Wednesday, 4 November 2020

Vieille branche

 Mon frère François m’a donné le coussin dans la photo à Noël ou à ma fête il y a plusieurs années. Ce coussin, je le garde dans mon bureau. Mais les mots je les garde dans mon cœur. François voulait me faire rire en me le donnant, mais il voulait aussi me dire, de façon oblique, qu’il m’aimait. Cela m’a beaucoup touché et me touche toujours.

Je sens, toutefois, qu’il y a quelque chose de plus dans ces mots. Occasionnellement, une parole prononcée au hasard, une phrase lue quelque part, un regard ou un geste fortuit, un incident apparemment anodin se faufilent en moi pour m’habiter, parfois pendant des années. De temps en temps, ils me font signe comme s’ils murmuraient, « J’ai quelque chose à te dire. J’ai un secret à te révéler. Écoute bien ! Mets-toi aux aguets ! Je vais parler à ton cœur. » Les mots sur le coussin que m’a offert François sont de cette nature-là :
« Je souris parce que tu es mon frère. Je ris parce qu’il n’y a rien que tu peux faire pour changer cela ! »

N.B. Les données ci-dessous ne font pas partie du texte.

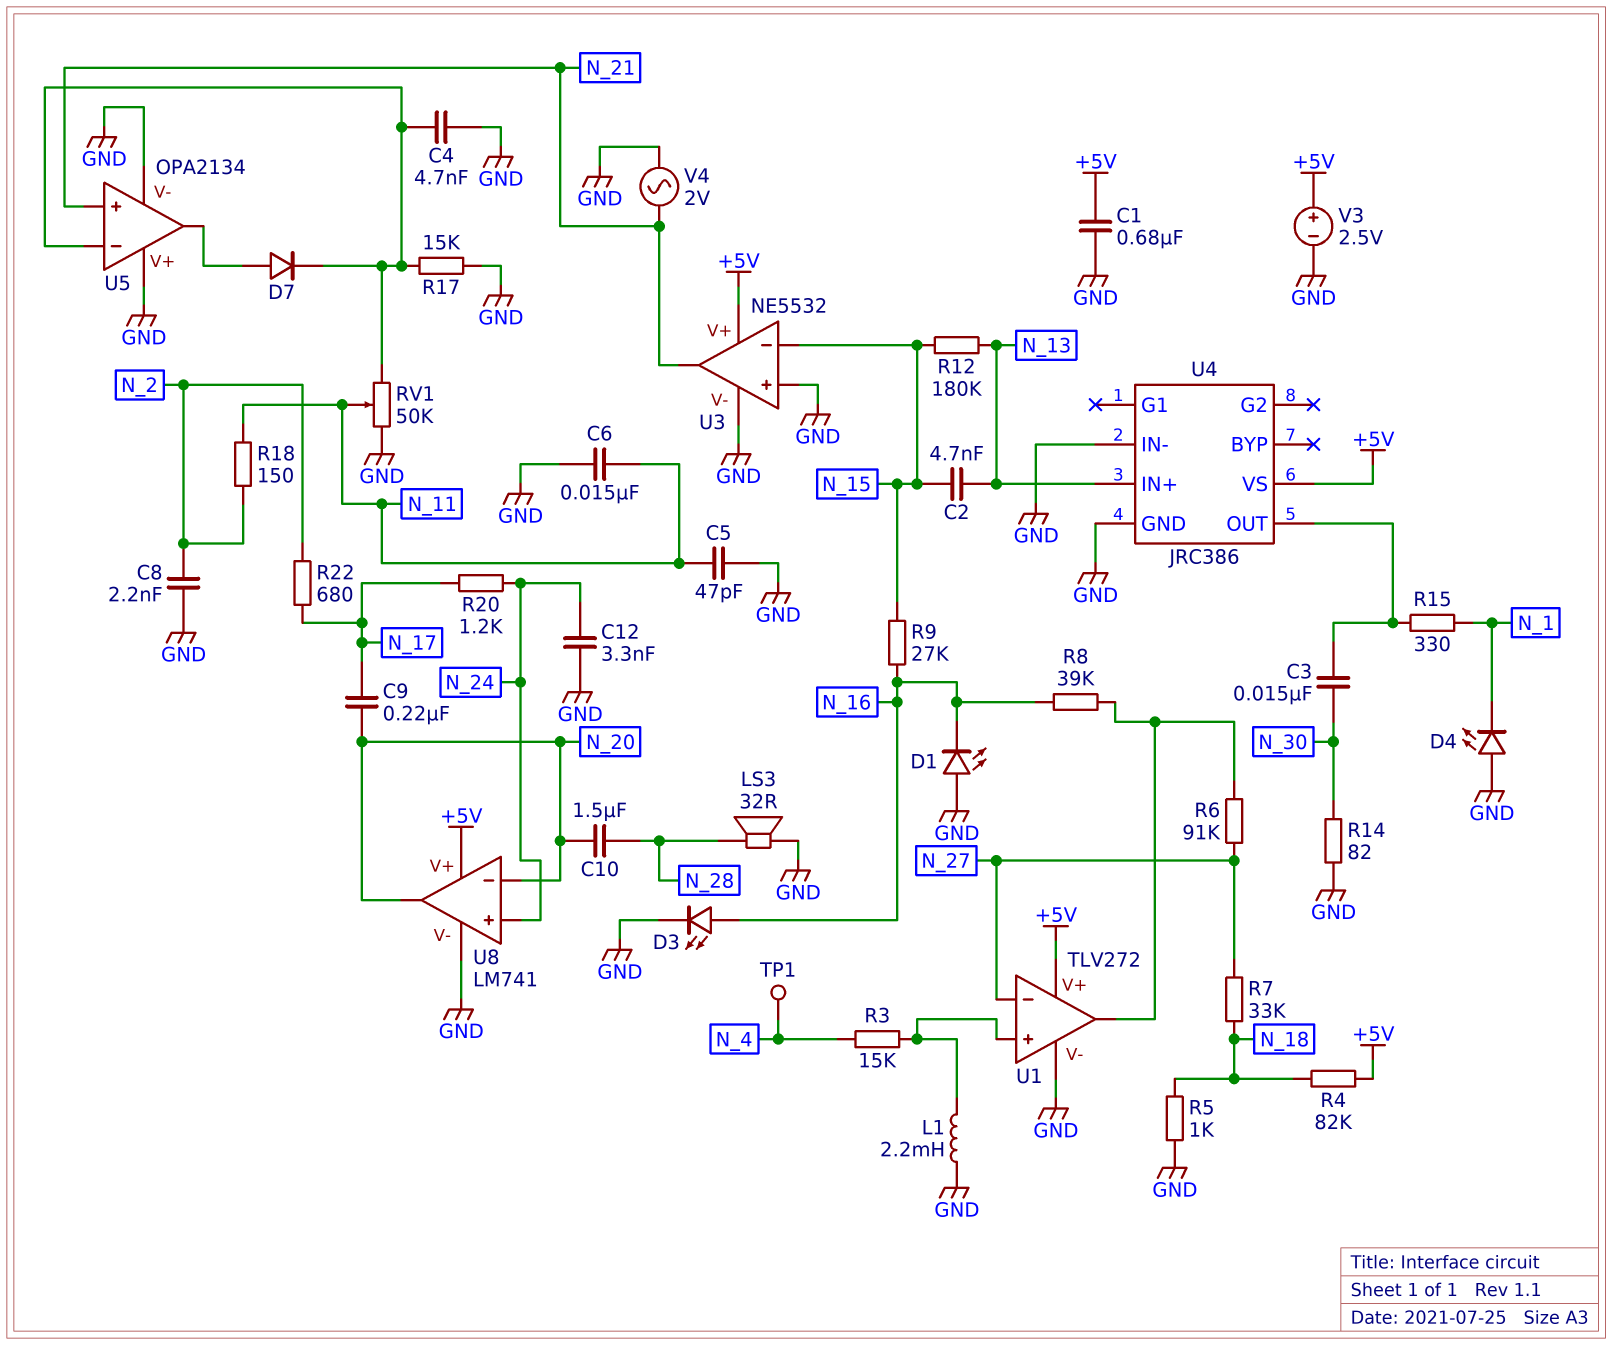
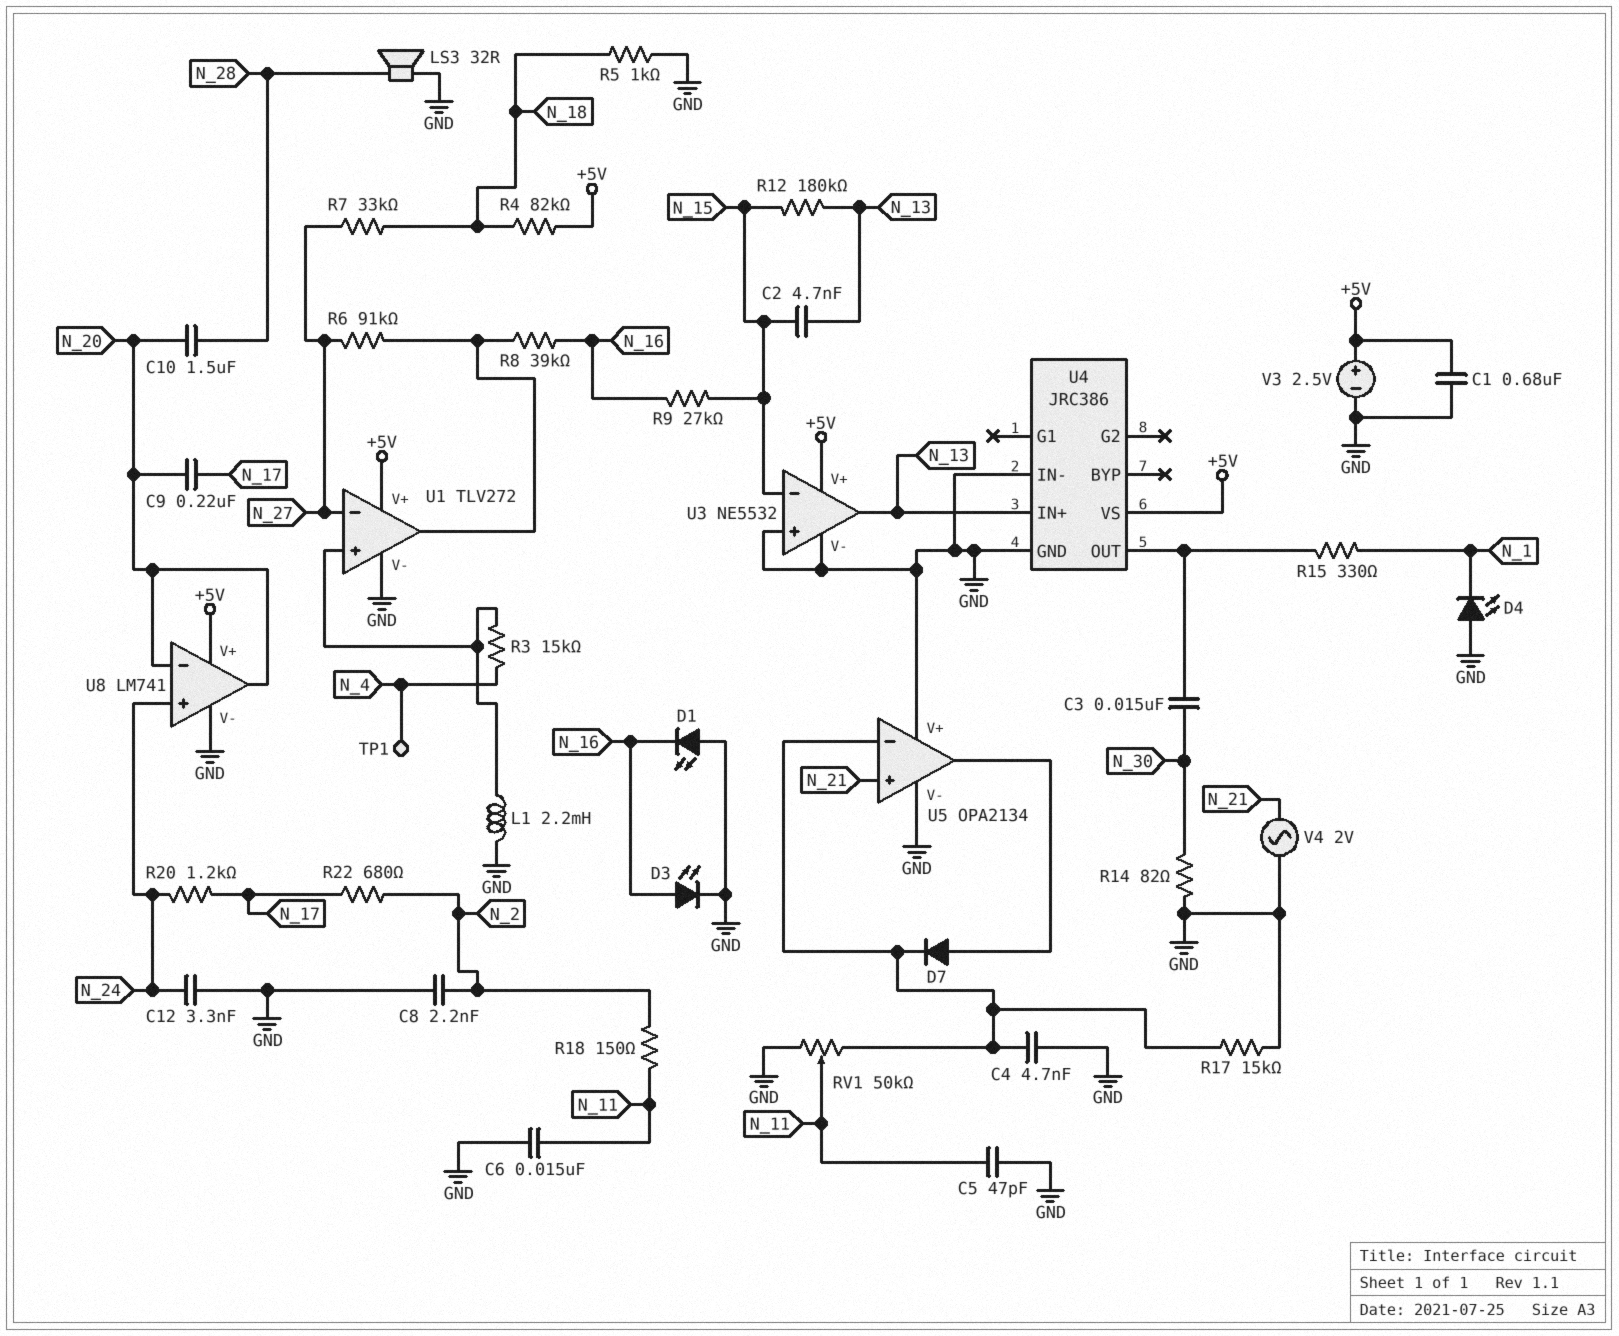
U3 pin out: N_21 -> N_13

C’est en méditant sur l’évangile de dimanche dernier que j’ai finalement compris ce qui m’interpellait dans ces phrases qui se voulaient humoristiques. C’est la juxtaposition du rire et de l’impuissance dans la deuxième phrase. Il y a quelque chose de semblable dans les béatitudes : elles juxtaposent bonheur d’un côté et pauvreté, pleurs, souffrance et persécutions de l’autre. Les béatitudes m’ont longtemps heurté à cause de cette juxtaposition. Ce n’est plus le cas aujourd’hui.

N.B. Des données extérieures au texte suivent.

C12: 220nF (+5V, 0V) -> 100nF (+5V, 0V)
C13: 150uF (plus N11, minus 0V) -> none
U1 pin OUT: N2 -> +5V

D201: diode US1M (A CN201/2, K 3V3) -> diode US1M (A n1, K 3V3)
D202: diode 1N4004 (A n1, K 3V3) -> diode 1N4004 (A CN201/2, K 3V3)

C’est en partie une relation d’amitié qui m’a fait saisir que le bonheur et même la joie pouvait coexister avec tout ce qu’il y a de « négatif » en moi et autour de moi. Non seulement cela, mais que cette joie pouvait même naître de ce négatif.
Louis m’appelait souvent « vieille branche » parce que, à cause de la maladie d’Alzheimer, il ne se souvenait pas toujours de mon nom, même s’il se souvenait de moi. L’expression était tout à fait appropriée. On se sert d’une vieille branche comme bâton de marche lorsque le parcours devient difficile. Louis acceptait que je sois ce bâton de route. J’ai admiré cette facilité avec laquelle il acceptait mon aide quand il aurait pu tout aussi bien la percevoir comme une intrusion indésirable dans sa vie. En acceptant d’avoir ainsi besoin de moi Louis transformait sa maladie en tremplin pour nous rapprocher et pour faire grandir notre amitié.
L’amour qui fait grandir ce genre d’amitié n’est pas uniquement le fruit de ce qu’il y a de meilleur en nous, mais aussi du don que l’on fait de notre vulnérabilité et de notre impuissance.